The neutrophil is one of the first cell types to be recruited to the site of infection due to its phagocytic role of consuming foreign substances. Whilst they have an important role in the removal of extracellular bacterial infections, neutrophils are also considered a contributor to the pulmonary tissue damage caused by BRD infection as they contribute to the formation of intralobular oedema, alveolar necrosis and occlusion of the small airway [3][19][20]. This damage is due to neutrophils releasing NETs, which contain extracellular deoxyribonucleic acid (DNA) and proteins that stimulate a specific cell death process known as NETosis [3][21]. NETs have been reported to contribute to neutrophil-mediated pulmonary tissue damage by stimulating cell death of pulmonary epithelial cells. Breider, Walker, Hopkins, Schultz and Bowersock [19] reported calves with induced neutropenia, using hydroxyurea, had a markedly decreased number of alveolar lesions compared to calves with no neutrophil alterations. Radi et al. [22] supports these results with a similar study, demonstrating a decrease in pulmonary lesions within calves that were subjected to induced neutropenia. This supports the concept that neutrophils do play an active role in the pathogenesis of BRD by exacerbating pulmonary tissue damage in the presence of pathogens.

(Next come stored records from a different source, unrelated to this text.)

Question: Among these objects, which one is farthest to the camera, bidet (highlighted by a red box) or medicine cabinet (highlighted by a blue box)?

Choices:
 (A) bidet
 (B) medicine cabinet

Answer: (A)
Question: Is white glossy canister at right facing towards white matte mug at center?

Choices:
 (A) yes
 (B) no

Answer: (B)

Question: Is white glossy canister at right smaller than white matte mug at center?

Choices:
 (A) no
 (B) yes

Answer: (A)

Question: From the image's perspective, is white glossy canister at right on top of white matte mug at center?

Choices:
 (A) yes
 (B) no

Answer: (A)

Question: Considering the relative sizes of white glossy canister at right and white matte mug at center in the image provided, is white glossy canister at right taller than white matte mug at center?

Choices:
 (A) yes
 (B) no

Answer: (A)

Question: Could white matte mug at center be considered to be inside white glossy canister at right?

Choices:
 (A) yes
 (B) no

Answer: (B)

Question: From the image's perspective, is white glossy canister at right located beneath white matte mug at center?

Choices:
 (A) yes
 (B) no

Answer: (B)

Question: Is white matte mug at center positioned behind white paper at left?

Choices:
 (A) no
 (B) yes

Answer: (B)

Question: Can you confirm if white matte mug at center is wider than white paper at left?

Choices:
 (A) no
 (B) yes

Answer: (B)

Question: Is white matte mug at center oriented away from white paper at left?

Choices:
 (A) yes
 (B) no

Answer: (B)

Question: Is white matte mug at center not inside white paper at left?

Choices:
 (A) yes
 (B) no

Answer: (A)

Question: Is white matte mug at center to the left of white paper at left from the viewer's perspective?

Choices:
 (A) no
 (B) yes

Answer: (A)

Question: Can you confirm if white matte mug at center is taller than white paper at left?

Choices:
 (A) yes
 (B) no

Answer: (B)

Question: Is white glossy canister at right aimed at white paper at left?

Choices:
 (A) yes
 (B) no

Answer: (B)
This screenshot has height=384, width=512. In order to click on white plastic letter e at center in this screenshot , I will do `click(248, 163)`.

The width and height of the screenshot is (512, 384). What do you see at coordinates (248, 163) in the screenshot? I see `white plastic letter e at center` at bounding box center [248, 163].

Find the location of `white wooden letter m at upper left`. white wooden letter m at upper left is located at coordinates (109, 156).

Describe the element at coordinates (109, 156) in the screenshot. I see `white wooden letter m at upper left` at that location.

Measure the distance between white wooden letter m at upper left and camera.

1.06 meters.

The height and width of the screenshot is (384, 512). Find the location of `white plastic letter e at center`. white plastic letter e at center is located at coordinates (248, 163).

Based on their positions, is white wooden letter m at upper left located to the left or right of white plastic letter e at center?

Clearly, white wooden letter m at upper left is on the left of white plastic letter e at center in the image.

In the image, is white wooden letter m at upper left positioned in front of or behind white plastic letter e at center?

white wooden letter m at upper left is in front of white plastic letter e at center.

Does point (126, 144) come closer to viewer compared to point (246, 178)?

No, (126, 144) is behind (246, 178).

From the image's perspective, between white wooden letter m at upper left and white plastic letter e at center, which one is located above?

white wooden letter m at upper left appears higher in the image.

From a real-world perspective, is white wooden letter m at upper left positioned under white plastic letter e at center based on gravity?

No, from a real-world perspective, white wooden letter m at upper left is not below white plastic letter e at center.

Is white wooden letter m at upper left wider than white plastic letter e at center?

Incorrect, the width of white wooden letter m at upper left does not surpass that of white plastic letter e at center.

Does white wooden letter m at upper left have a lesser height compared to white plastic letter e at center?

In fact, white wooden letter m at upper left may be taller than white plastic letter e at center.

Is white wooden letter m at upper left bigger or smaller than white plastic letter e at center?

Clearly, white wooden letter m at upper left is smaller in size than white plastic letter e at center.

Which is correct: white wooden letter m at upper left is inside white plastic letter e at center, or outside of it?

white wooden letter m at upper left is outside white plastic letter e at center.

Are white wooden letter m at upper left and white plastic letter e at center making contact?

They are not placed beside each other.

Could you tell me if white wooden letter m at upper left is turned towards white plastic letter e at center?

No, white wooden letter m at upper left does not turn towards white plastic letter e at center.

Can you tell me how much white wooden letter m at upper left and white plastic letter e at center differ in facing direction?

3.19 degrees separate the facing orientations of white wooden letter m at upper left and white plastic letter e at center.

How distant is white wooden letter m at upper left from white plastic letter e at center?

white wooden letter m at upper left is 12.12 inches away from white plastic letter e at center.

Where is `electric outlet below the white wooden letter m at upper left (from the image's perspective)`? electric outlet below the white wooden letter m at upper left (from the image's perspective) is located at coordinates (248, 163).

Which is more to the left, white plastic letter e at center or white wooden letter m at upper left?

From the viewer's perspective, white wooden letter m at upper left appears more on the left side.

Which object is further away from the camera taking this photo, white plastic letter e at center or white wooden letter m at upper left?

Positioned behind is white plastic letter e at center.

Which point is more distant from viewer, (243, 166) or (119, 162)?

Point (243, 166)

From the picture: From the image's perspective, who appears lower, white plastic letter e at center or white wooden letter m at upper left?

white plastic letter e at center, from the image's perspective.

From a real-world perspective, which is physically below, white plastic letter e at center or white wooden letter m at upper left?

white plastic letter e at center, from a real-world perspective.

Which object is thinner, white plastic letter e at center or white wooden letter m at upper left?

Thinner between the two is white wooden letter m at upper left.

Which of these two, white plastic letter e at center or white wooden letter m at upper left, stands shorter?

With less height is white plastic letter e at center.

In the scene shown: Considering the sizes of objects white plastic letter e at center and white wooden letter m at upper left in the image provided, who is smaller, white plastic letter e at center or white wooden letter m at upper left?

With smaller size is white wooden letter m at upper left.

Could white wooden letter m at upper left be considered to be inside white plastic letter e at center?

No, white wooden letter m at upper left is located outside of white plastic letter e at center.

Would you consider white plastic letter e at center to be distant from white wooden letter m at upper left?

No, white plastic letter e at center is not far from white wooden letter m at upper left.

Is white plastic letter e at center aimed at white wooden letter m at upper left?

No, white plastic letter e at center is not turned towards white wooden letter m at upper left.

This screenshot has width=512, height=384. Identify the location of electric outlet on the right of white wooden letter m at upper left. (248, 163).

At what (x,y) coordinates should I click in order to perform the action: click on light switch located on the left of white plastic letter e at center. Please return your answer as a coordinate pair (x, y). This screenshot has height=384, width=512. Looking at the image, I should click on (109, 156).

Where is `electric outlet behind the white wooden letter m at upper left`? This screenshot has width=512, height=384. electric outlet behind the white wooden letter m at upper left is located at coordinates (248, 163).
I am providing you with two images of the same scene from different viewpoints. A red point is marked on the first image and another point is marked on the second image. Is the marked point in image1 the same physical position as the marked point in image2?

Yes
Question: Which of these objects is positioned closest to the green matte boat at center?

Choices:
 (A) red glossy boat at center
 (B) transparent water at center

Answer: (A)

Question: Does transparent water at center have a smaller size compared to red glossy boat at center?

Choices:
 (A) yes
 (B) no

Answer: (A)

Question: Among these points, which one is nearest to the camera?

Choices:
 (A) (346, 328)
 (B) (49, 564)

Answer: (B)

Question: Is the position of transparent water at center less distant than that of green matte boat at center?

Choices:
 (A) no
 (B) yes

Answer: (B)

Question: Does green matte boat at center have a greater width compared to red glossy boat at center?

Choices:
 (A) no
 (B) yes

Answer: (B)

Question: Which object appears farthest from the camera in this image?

2.3. Pattern Recognition Receptors

Located within the innate immune system are PRRs which recognise PAMPs [3]. All pathogens within the BRD complex produce some type of PAMP that activates the innate immune system within the animal. In acute inflammation, neutrophils also recognise PAMPs, which stimulates other immune cells including natural killer (NK) T cells, T cells, B cells, and plasmacytoid dendritic cells to interact with the PAMP through activation of PRR. Furthermore, respiratory epithelial cells containing Toll-like receptors (TLR) and nucleotide oligomerisation domain (NOD)-like receptors are activated in the presence of PAMP, resulting in the production of pro-inflammatory cytokines [4]. The immune systems recognition of PAMPs within the body allows for the necessary immune response to BRD. However, the recruitment of pro-inflammatory cytokines and neutrophils as a result of PAMP recognition within the immune system is also a contributing factor to the large immune response to BRD bacteria that is capable of causing pulmonary tissue damage as previously described.